COPAKE–Much Columbia County terrain appears lush and agriculturally productive, yet some places, including Copake, could be considered food deserts.
During a meeting with a couple of food systems scholars last week, the town’s Around the Clock Committee heard about ways to change that.
Food deserts are places where residents have limited access to fresh foods, according to Vanessa Arcara and Eryka Montoya, graduate students at the Bard Center for Environmental Policy. On her trip to Copake for the meeting, Ms. Arcara noted the portion of the county she encountered appeared to be “an oasis” and “the most beautiful place on earth.” Yet Ms. Arcara found it “rich in irony” that though the area has a “staggering amount of arable farmland,” local residents have to travel some distance to find farm fresh foods.
When she lived on Union Square in New York City, Ms. Arcara had easy access to fresh Columbia County produce and “ate a lot” of it, she said.
Copake Economic Advisory Board (CEAB) and Around the Clock Committee Chairperson Leslie Wood pointed out there is no store in town that sells fresh local produce or other farm products.
An offshoot of the CEAB, the Around the Clock Committee is searching for ways to improve the hamlet.
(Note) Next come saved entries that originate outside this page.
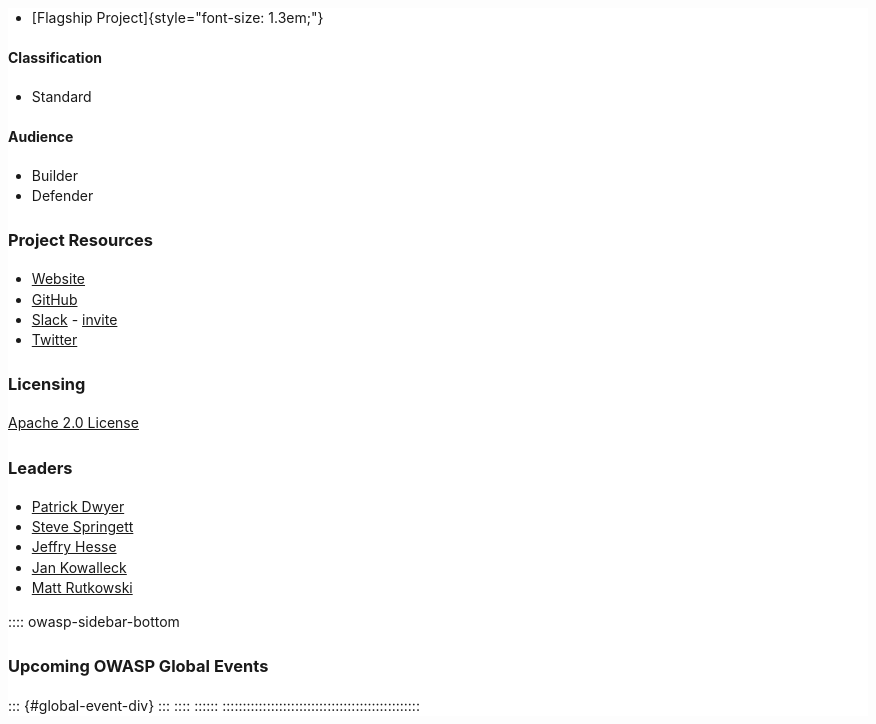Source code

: -  [Flagship Project]{style="font-size: 1.3em;"}

#### Classification

-  Standard

#### Audience

-  Builder
-  Defender

### Project Resources

- [Website](https://cyclonedx.org/)
- [GitHub](https://github.com/CycloneDX)
- [Slack](https://cyclonedx.org/slack) -
  [invite](https://cyclonedx.org/slack/invite)
- [Twitter](https://twitter.com/CycloneDX_Spec)

### Licensing

[Apache 2.0 License](https://www.apache.org/licenses/LICENSE-2.0)

### Leaders

- [Patrick
  Dwyer](../cdn-cgi/l/email-protection.html#611100151308020a4f0516180413210e160012114f0e1306)
- [Steve
  Springett](../cdn-cgi/l/email-protection.html#6516110013004b1615170c0b02001111250a120416154b0a1702)
- [Jeffry
  Hesse](../cdn-cgi/l/email-protection.html#204a45464652590e4845535345604f574153500e4f5247)
- [Jan
  Kowalleck](../cdn-cgi/l/email-protection.html#1b717a753570746c7a77777e78705b746c7a686b3574697c)
- [Matt
  Rutkowski](../cdn-cgi/l/email-protection.html#15787461613b6760617e7a62667e7c557a627466653b7a6772)

:::: owasp-sidebar-bottom
### Upcoming OWASP Global Events

::: {#global-event-div}
:::
::::
::::::
:::::::::::::::::::::::::::::::::::::::::::::::::

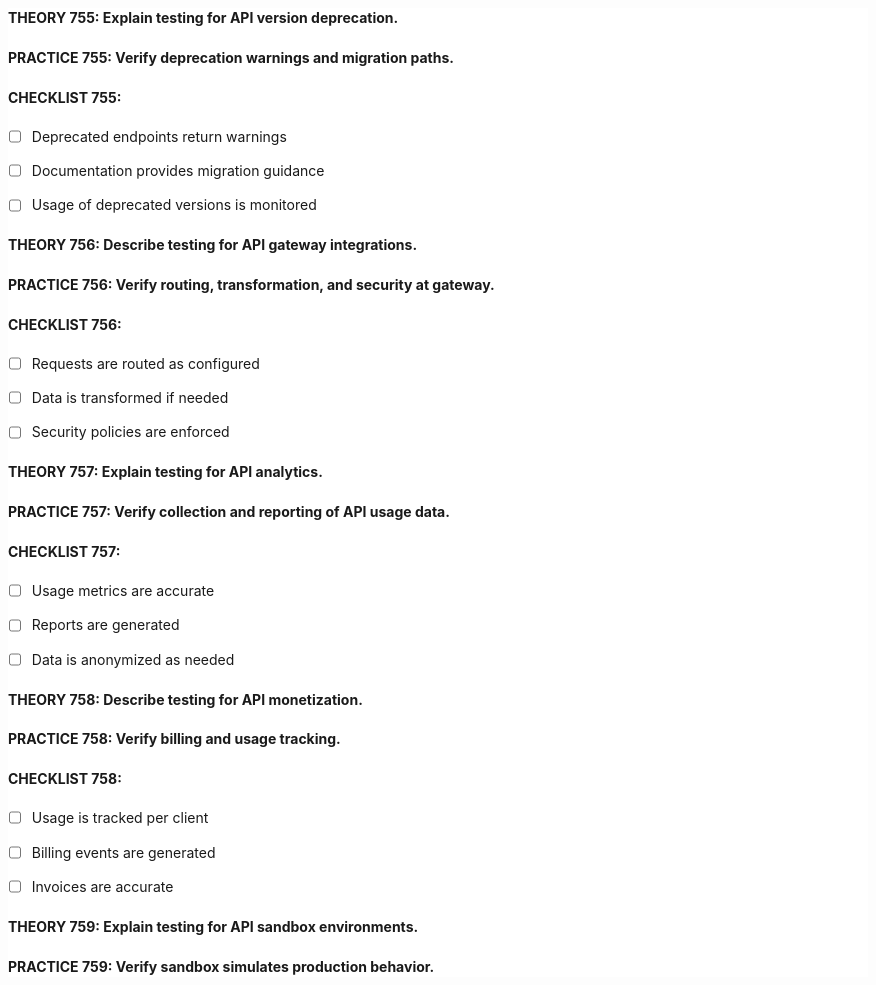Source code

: 
#### THEORY 755: Explain testing for API version deprecation.

#### PRACTICE 755: Verify deprecation warnings and migration paths.

#### CHECKLIST 755:

- [ ] Deprecated endpoints return warnings
- [ ] Documentation provides migration guidance
- [ ] Usage of deprecated versions is monitored


#### THEORY 756: Describe testing for API gateway integrations.

#### PRACTICE 756: Verify routing, transformation, and security at gateway.

#### CHECKLIST 756:

- [ ] Requests are routed as configured
- [ ] Data is transformed if needed
- [ ] Security policies are enforced


#### THEORY 757: Explain testing for API analytics.

#### PRACTICE 757: Verify collection and reporting of API usage data.

#### CHECKLIST 757:

- [ ] Usage metrics are accurate
- [ ] Reports are generated
- [ ] Data is anonymized as needed


#### THEORY 758: Describe testing for API monetization.

#### PRACTICE 758: Verify billing and usage tracking.

#### CHECKLIST 758:

- [ ] Usage is tracked per client
- [ ] Billing events are generated
- [ ] Invoices are accurate


#### THEORY 759: Explain testing for API sandbox environments.

#### PRACTICE 759: Verify sandbox simulates production behavior.
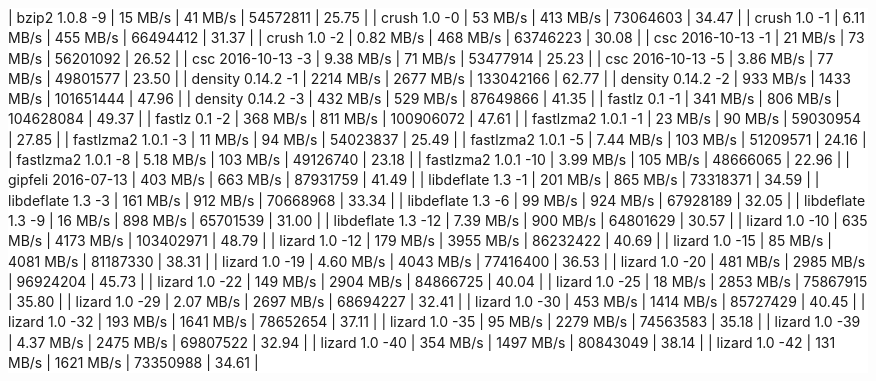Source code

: | bzip2 1.0.8 -9          |    15 MB/s |    41 MB/s |    54572811 | 25.75 |
| crush 1.0 -0            |    53 MB/s |   413 MB/s |    73064603 | 34.47 |
| crush 1.0 -1            |  6.11 MB/s |   455 MB/s |    66494412 | 31.37 |
| crush 1.0 -2            |  0.82 MB/s |   468 MB/s |    63746223 | 30.08 |
| csc 2016-10-13 -1       |    21 MB/s |    73 MB/s |    56201092 | 26.52 |
| csc 2016-10-13 -3       |  9.38 MB/s |    71 MB/s |    53477914 | 25.23 |
| csc 2016-10-13 -5       |  3.86 MB/s |    77 MB/s |    49801577 | 23.50 |
| density 0.14.2 -1       |  2214 MB/s |  2677 MB/s |   133042166 | 62.77 |
| density 0.14.2 -2       |   933 MB/s |  1433 MB/s |   101651444 | 47.96 |
| density 0.14.2 -3       |   432 MB/s |   529 MB/s |    87649866 | 41.35 |
| fastlz 0.1 -1           |   341 MB/s |   806 MB/s |   104628084 | 49.37 |
| fastlz 0.1 -2           |   368 MB/s |   811 MB/s |   100906072 | 47.61 |
| fastlzma2 1.0.1 -1      |    23 MB/s |    90 MB/s |    59030954 | 27.85 |
| fastlzma2 1.0.1 -3      |    11 MB/s |    94 MB/s |    54023837 | 25.49 |
| fastlzma2 1.0.1 -5      |  7.44 MB/s |   103 MB/s |    51209571 | 24.16 |
| fastlzma2 1.0.1 -8      |  5.18 MB/s |   103 MB/s |    49126740 | 23.18 |
| fastlzma2 1.0.1 -10     |  3.99 MB/s |   105 MB/s |    48666065 | 22.96 |
| gipfeli 2016-07-13      |   403 MB/s |   663 MB/s |    87931759 | 41.49 |
| libdeflate 1.3 -1       |   201 MB/s |   865 MB/s |    73318371 | 34.59 |
| libdeflate 1.3 -3       |   161 MB/s |   912 MB/s |    70668968 | 33.34 |
| libdeflate 1.3 -6       |    99 MB/s |   924 MB/s |    67928189 | 32.05 |
| libdeflate 1.3 -9       |    16 MB/s |   898 MB/s |    65701539 | 31.00 |
| libdeflate 1.3 -12      |  7.39 MB/s |   900 MB/s |    64801629 | 30.57 |
| lizard 1.0 -10          |   635 MB/s |  4173 MB/s |   103402971 | 48.79 |
| lizard 1.0 -12          |   179 MB/s |  3955 MB/s |    86232422 | 40.69 |
| lizard 1.0 -15          |    85 MB/s |  4081 MB/s |    81187330 | 38.31 |
| lizard 1.0 -19          |  4.60 MB/s |  4043 MB/s |    77416400 | 36.53 |
| lizard 1.0 -20          |   481 MB/s |  2985 MB/s |    96924204 | 45.73 |
| lizard 1.0 -22          |   149 MB/s |  2904 MB/s |    84866725 | 40.04 |
| lizard 1.0 -25          |    18 MB/s |  2853 MB/s |    75867915 | 35.80 |
| lizard 1.0 -29          |  2.07 MB/s |  2697 MB/s |    68694227 | 32.41 |
| lizard 1.0 -30          |   453 MB/s |  1414 MB/s |    85727429 | 40.45 |
| lizard 1.0 -32          |   193 MB/s |  1641 MB/s |    78652654 | 37.11 |
| lizard 1.0 -35          |    95 MB/s |  2279 MB/s |    74563583 | 35.18 |
| lizard 1.0 -39          |  4.37 MB/s |  2475 MB/s |    69807522 | 32.94 |
| lizard 1.0 -40          |   354 MB/s |  1497 MB/s |    80843049 | 38.14 |
| lizard 1.0 -42          |   131 MB/s |  1621 MB/s |    73350988 | 34.61 |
The group’s focus is not only on paint and repair, but also on bringing business back to vacant storefronts and getting more traffic through the hamlet to patronize businesses there.
The food desert concept was first applied to suburban areas in Europe. In the U.S. the term has been used in connection with low-income urban areas where there are no supermarkets within a mile and the main food sources are convenience stores and fast food joints. Rural areas qualify as food deserts if the supermarket radius is 10 miles. Residents of these food deserts have growing rates of cardiovascular disease and obesity, said Ms. Montoya, who mentioned First Lady Michelle Obama’s Let’s Move campaign to eradicate food deserts and the new Food Atlas that maps local food environments.
Whether or not Copake fits the technical definition of a food desert is not important, said Ms. Arcara, noting, “If you feel like you are a food desert then you need to concentrate on getting some more food in here.”
In the history of agriculture, Ms. Arcara said, the growth of the supermarket necessitated that a lot of home food sales companies went out of business. She dubbed it “the Home Depot effect.”
Schools were mentioned as places where what kids eat have “problematic” nutrition levels made worse when youngsters ditch school food altogether and eat at convenience stores.
Ms. Wood said a “school-land-store connection should be made. There is a disconnect between food and where it came from.”
Youngsters need nutrition education classes and instruction on how to cook vegetables starting at a young age to combat the situation.
Ms. Arcana suggested the community could start a community garden or a community supported agriculture (CSA) project to improve access to fresh local produce.
Though someone noted that all area CSAs have a list of people waiting to become members, Diana Wilson said that CSAs are expensive making it impossible for people with low or fixed incomes to join.
While a Farmer’s Market is set to open every other weekend beginning June 12 from 9 a.m. till 1 p.m. in the municipal parking lot behind the Brad Peck Insurance Agency off Church Street, several committee members focused on the 122-acre property located between the back side of the hamlet and the Town Hall as a more permanent and long term solution to flooding the local food desert.
The property is currently owned by Housing Resources of Columbia County and is now for sale for $1.2 million because the agency is unable to find investors to finance its controversial 138-unit affordable housing project for seniors and working families.
At the committee meeting and the May 13 Town Board meeting, Ms. Wilson, a longtime opponent of the Housing Resources project, suggested the town ”float a bond” to buy the parcel and use the “prime farm land” to grow produce to feed the community. She said Hardwick, Vt., a town that went bust with the demise of the granite industry, is a successful prototype for the idea.
Councilwoman Linda Gabaccia said that sustainable agriculture angle should be explored and Councilman Bob Sacks said that the idea might be possible with grants. Councilman Walt Kiernan was not keen on obtaining the property for farming purposes, noting the town already has working farms and the organic farming trend is already tapering off due to risky bacteria strains that organic farming practices cannot “keep under control.” But Mr. Kiernan did see value in the property because the four drilled wells on it could potentially provide the hamlet with a future safe water supply.
Around the Clock Committee member Harvey Weber agreed to put together a plan for the committee on how buying or leasing the land for a farming project of some type might work.